Кровь бросилась в лицо Олеся: признать поражение, расписаться в своем бессилии? Да завтра же заговорят об этом по всем забоям. Ну нет, не бывать тому, хлопче! Сосредоточившись, Олесь постарался добиться того гармоничного слияния с людьми и с машиной, какое сообщало работе истинную красоту. И ничего не получалось. Рука слушалась все хуже. Движения стали причинять резкую боль.

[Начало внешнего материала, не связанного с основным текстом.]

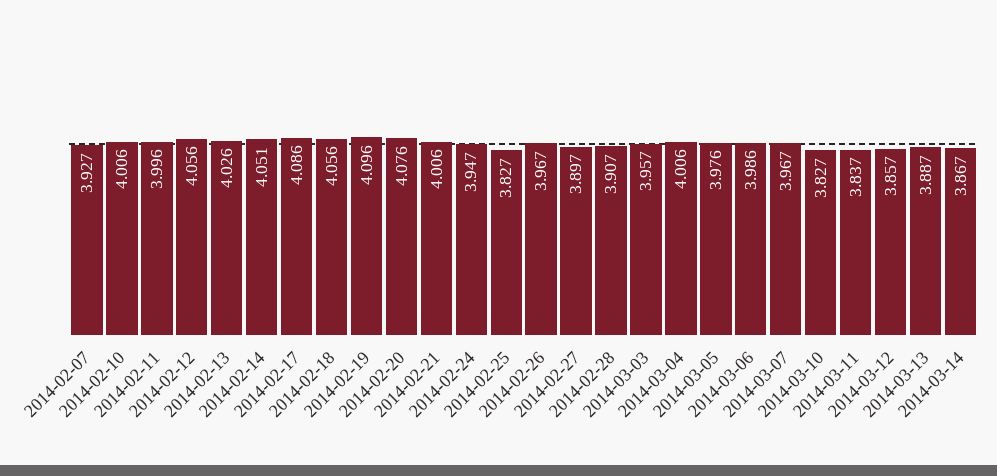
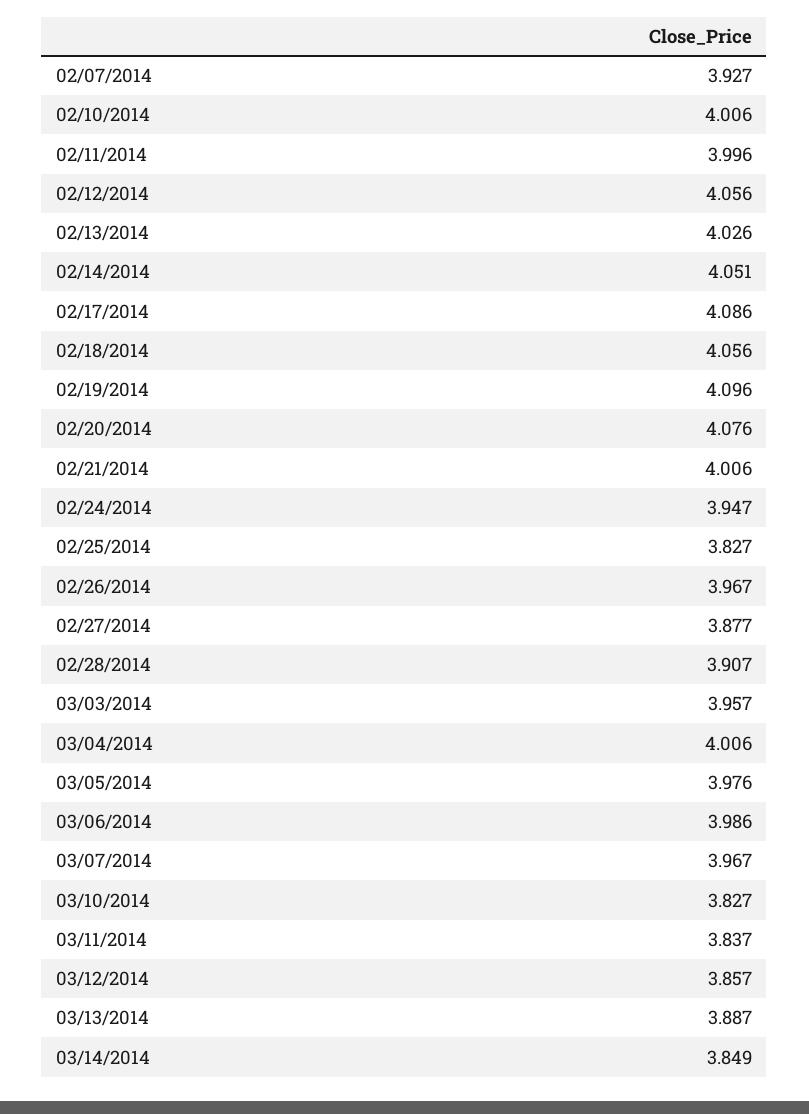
2014-02-27: 3.897 -> 3.877
2014-03-14: 3.867 -> 3.849

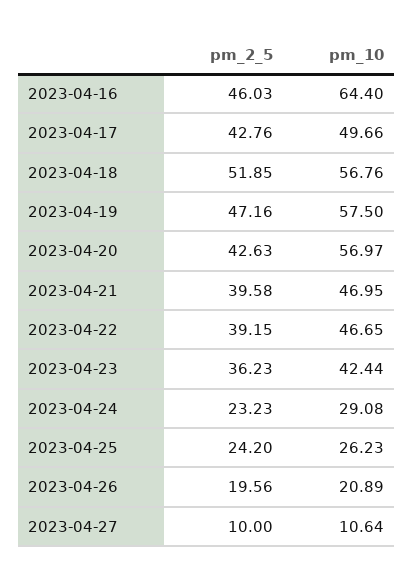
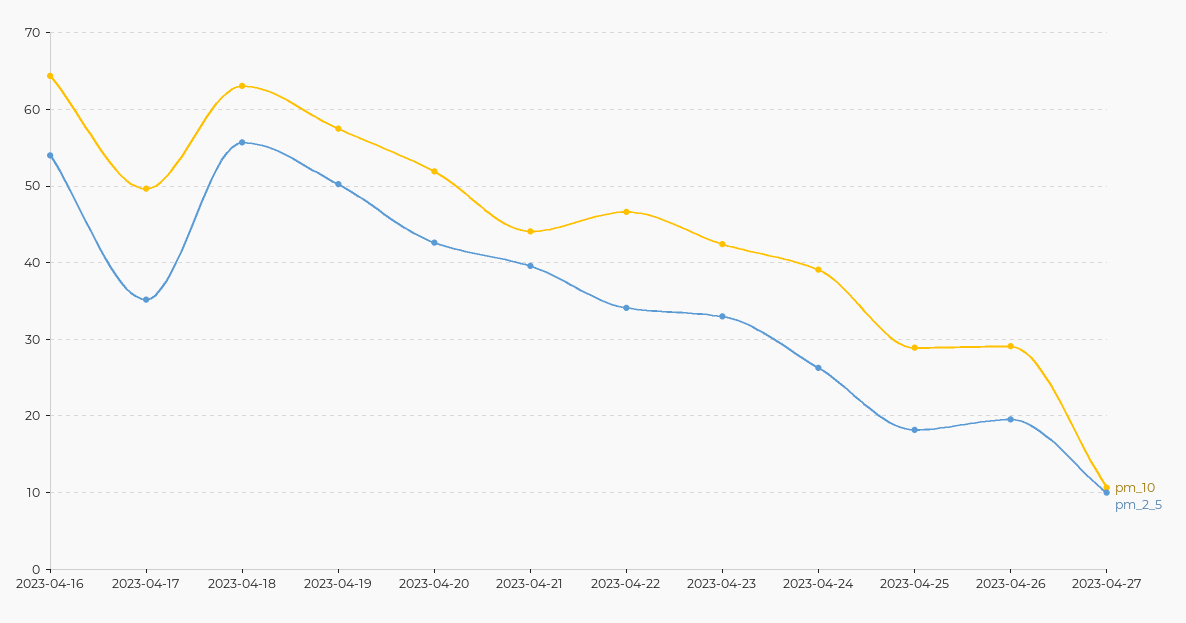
pm_2_5, 2023-04-16: 46.03 -> 54
pm_2_5, 2023-04-17: 42.76 -> 35
pm_2_5, 2023-04-18: 51.85 -> 56
pm_10, 2023-04-18: 56.76 -> 63
pm_2_5, 2023-04-19: 47.16 -> 50
pm_10, 2023-04-20: 56.97 -> 52
pm_10, 2023-04-21: 46.95 -> 44
pm_2_5, 2023-04-22: 39.15 -> 34
pm_2_5, 2023-04-23: 36.23 -> 33
pm_2_5, 2023-04-24: 23.23 -> 26
pm_10, 2023-04-24: 29.08 -> 39
pm_2_5, 2023-04-25: 24.2 -> 18
pm_10, 2023-04-25: 26.23 -> 29
pm_10, 2023-04-26: 20.89 -> 29

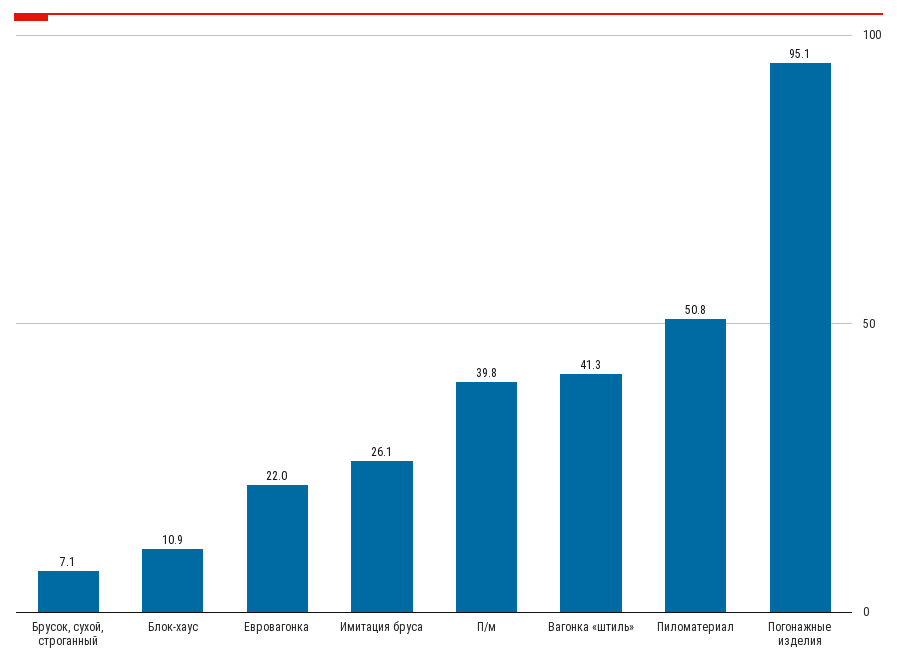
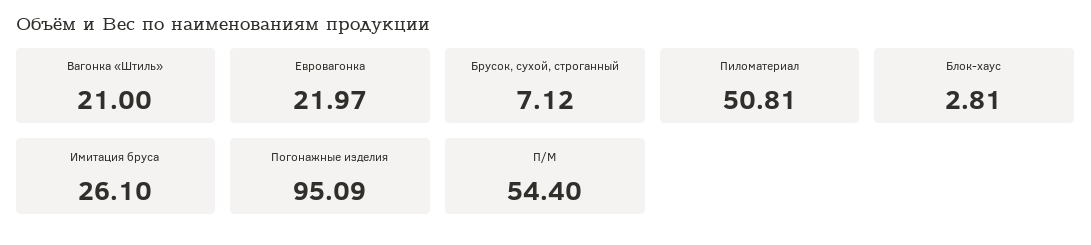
Блок-хаус: 10.9 -> 2.81
П/м: 39.8 -> 54.4
Вагонка «штиль»: 41.3 -> 21

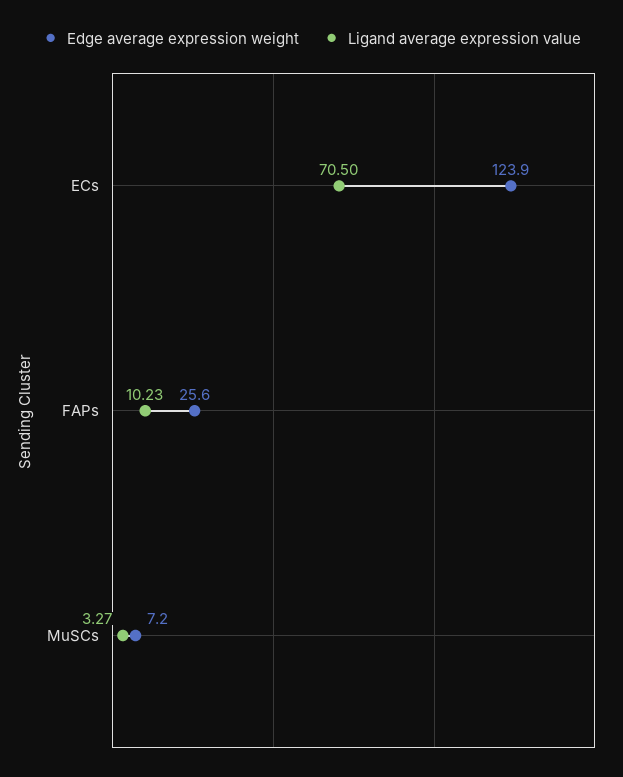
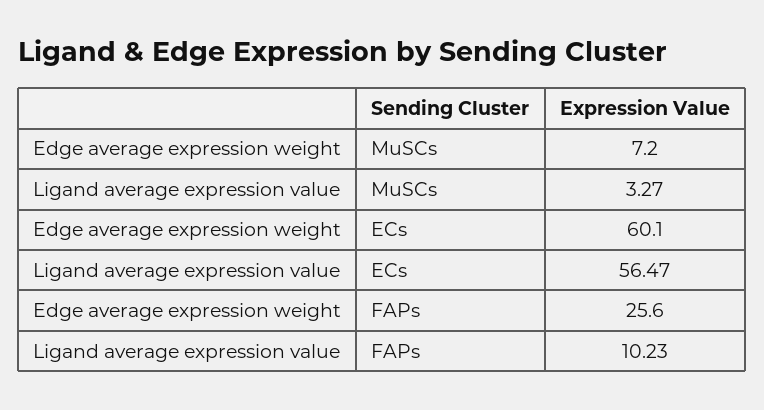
Edge average expression weight, ECs: 123.9 -> 60.1
Ligand average expression value, ECs: 70.5 -> 56.47

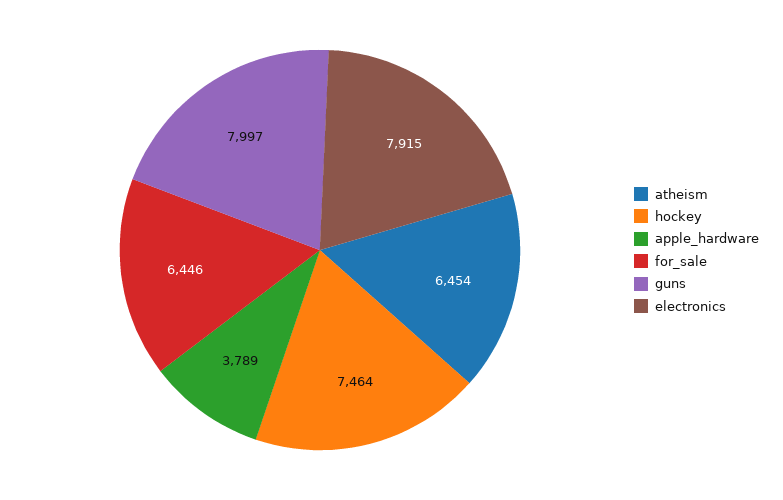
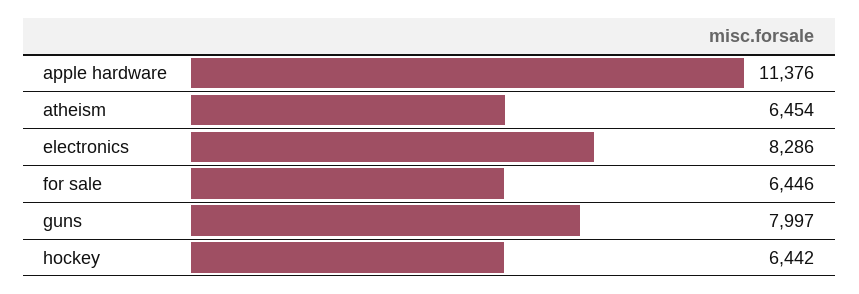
hockey: 7464 -> 6442
apple_hardware: 3789 -> 11376
electronics: 7915 -> 8286

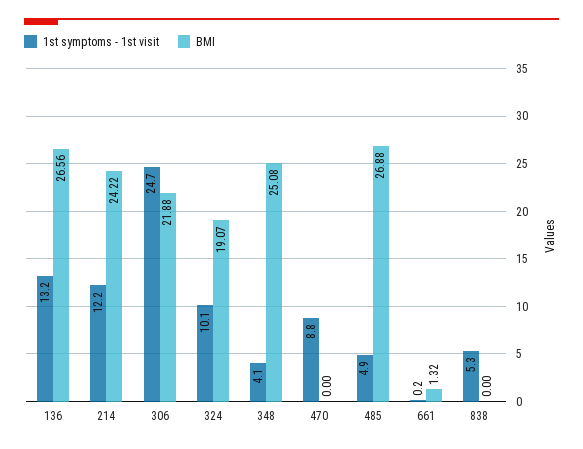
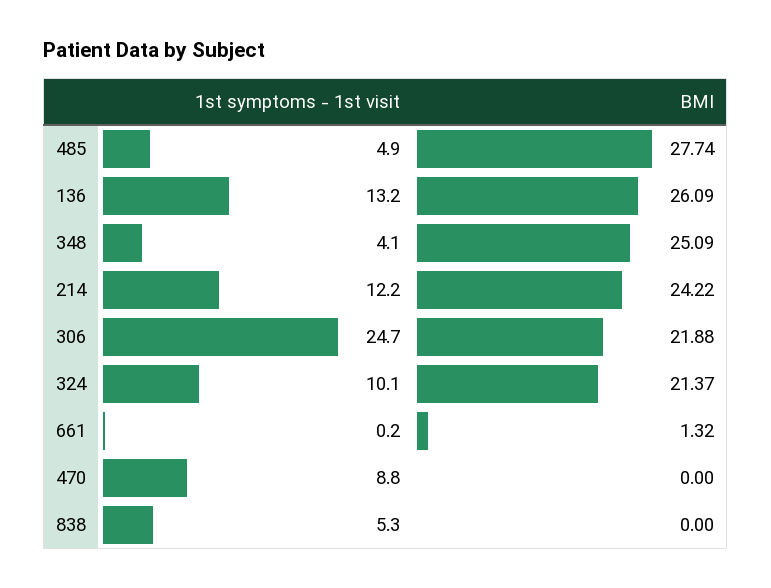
BMI, 136: 26.56 -> 26.09
BMI, 324: 19.07 -> 21.37
BMI, 348: 25.08 -> 25.09
BMI, 485: 26.88 -> 27.74

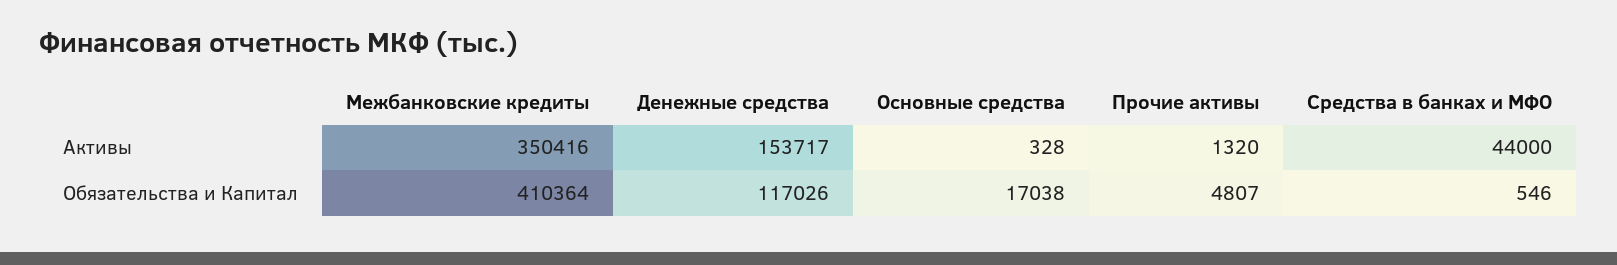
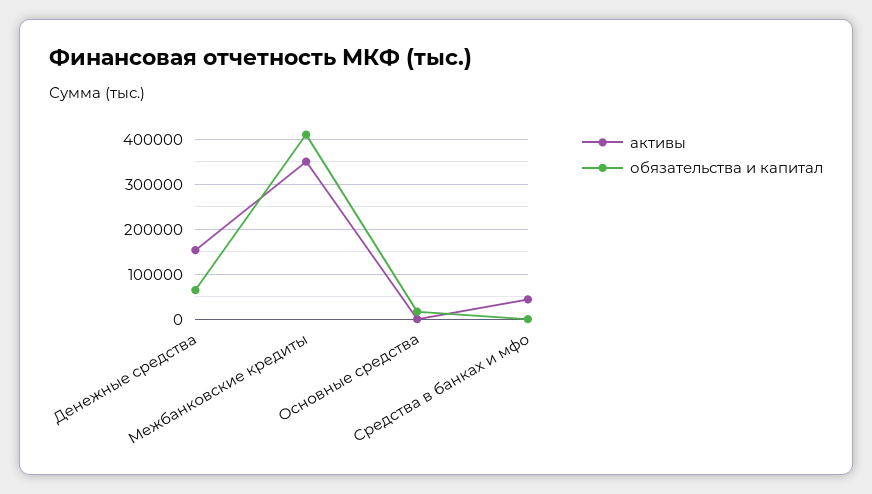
Активы, Прочие активы: 1320 -> none
Обязательства и Капитал, Денежные средства: 117026 -> 60000
Обязательства и Капитал, Прочие активы: 4807 -> none

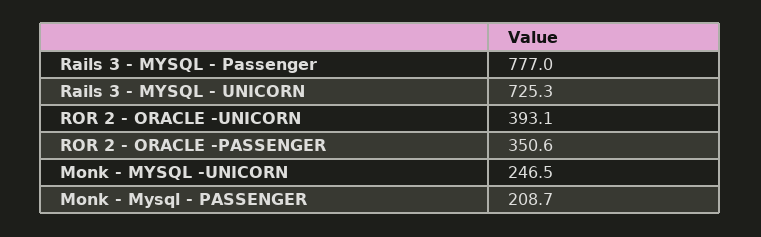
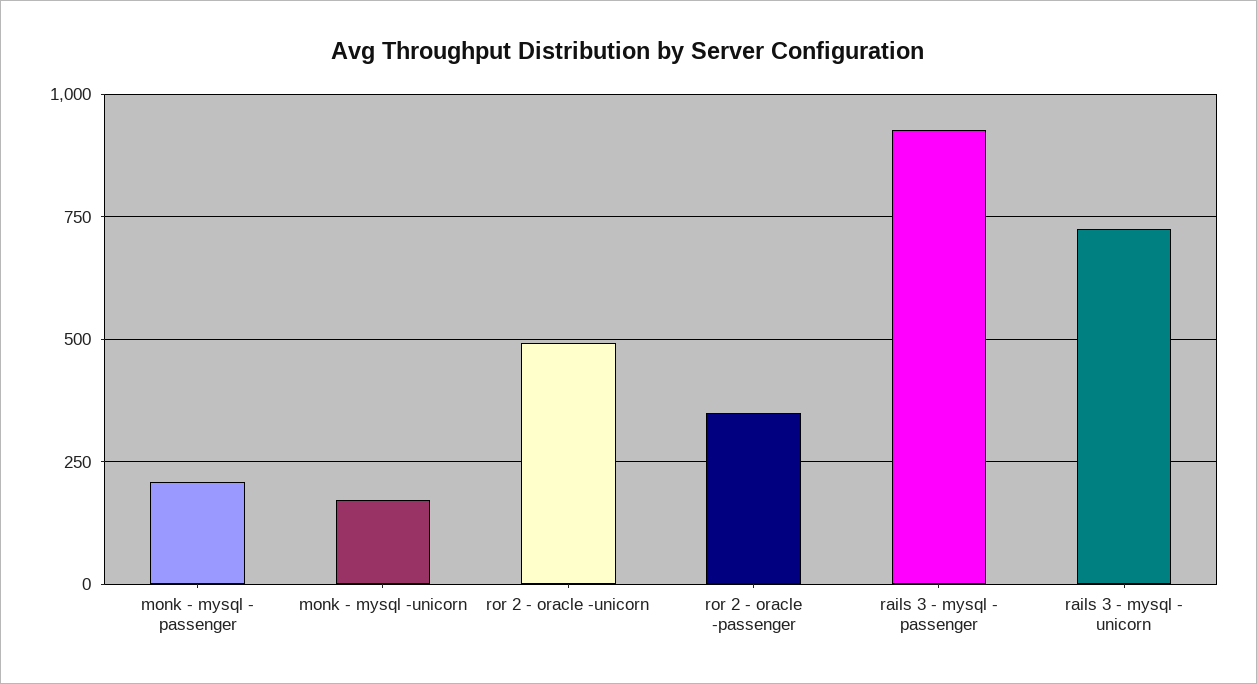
Rails 3 - MYSQL - Passenger: 777 -> 925
ROR 2 - ORACLE -UNICORN: 393.1 -> 500
Monk - MYSQL -UNICORN: 246.5 -> 175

— А вы не надрывайтесь, не насилуйте себя, — громко, явно с расчетом на чужие уши советовал Негатив.
И кто-то из его людей насмешливо фыркнул:
— Известно — чужую беду руками разведу.
Олесь вспыхнул. Он уже понимал: механизмы не отлажены, управление не отрегулировано. Пока все это не приведешь в порядок, ничего не добьешься, а тут еще рука. Встать и уйти? Завтра же раззвонят по всем забоям. «Ах, дьявол, что же делать?»
Насмешливый голос опять произнес сзади:
— Чужой ворох ворошить — только глаза порошить.
Олесь все-таки остановил машину, поднялся. Негатив стоял, опустив прозрачные ресницы. Остальные откровенно ухмылялись.
— Рука вот не зажила, — с трудом выдавил из себя Поперечный, стирая ладонью пот со лба. И тут же услышал:
— Это вам не пенки-сливочки снимать.
— Хватит! Поразвязали языки. Знаете же, что у Александра Трифоновича производственная травма. — Негатив с трудом скрывал свое торжество. Вместе с Поперечным он вылез из кабины и зашептал: — Убедились? С такими орлами, как ваши, всю землю перекопать можно. Вот они как без вас вкалывают. А с моими разве только за гробом ходить.
Он говорил тихо, но до кабины его слова все-таки долетели. Оттуда послышалось:
— За твоим гробом с полным удовольствием...
Лицо Негатива будто кровью омылось, уши стали свекольного цвета.
— Ну не сволочи, а?.. Паразиты, чужеспинники!
— Зачем так о людях! — начал было Олесь.
— Люди! Разве это люди? — В словах Негатива звучала ненаигранная печаль. — Я тут подсчитал финансы. Прикинул заработок — ну, и в «Индии» домишко заложил... А с такими разве заработаешь? До крыши дом поднял, а на шифер денег нет, на окна денег нет... Горю...
«Индия» — так прозвала людская молва поселок индивидуальных застройщиков, что начал расти на север от основного массива. Олесь никогда там не был, но знал, что такой существует. Появилась даже автобусная линия, которая так и называлась «Котлован — Индия».
— В долги по уши влез, — сетовал Негатив. — Вам это разве понять? А вот сели бы в мою кабину, поработали бы с моими обормотами — сразу бы все перья повылезли, как у кенара с плохой пищи...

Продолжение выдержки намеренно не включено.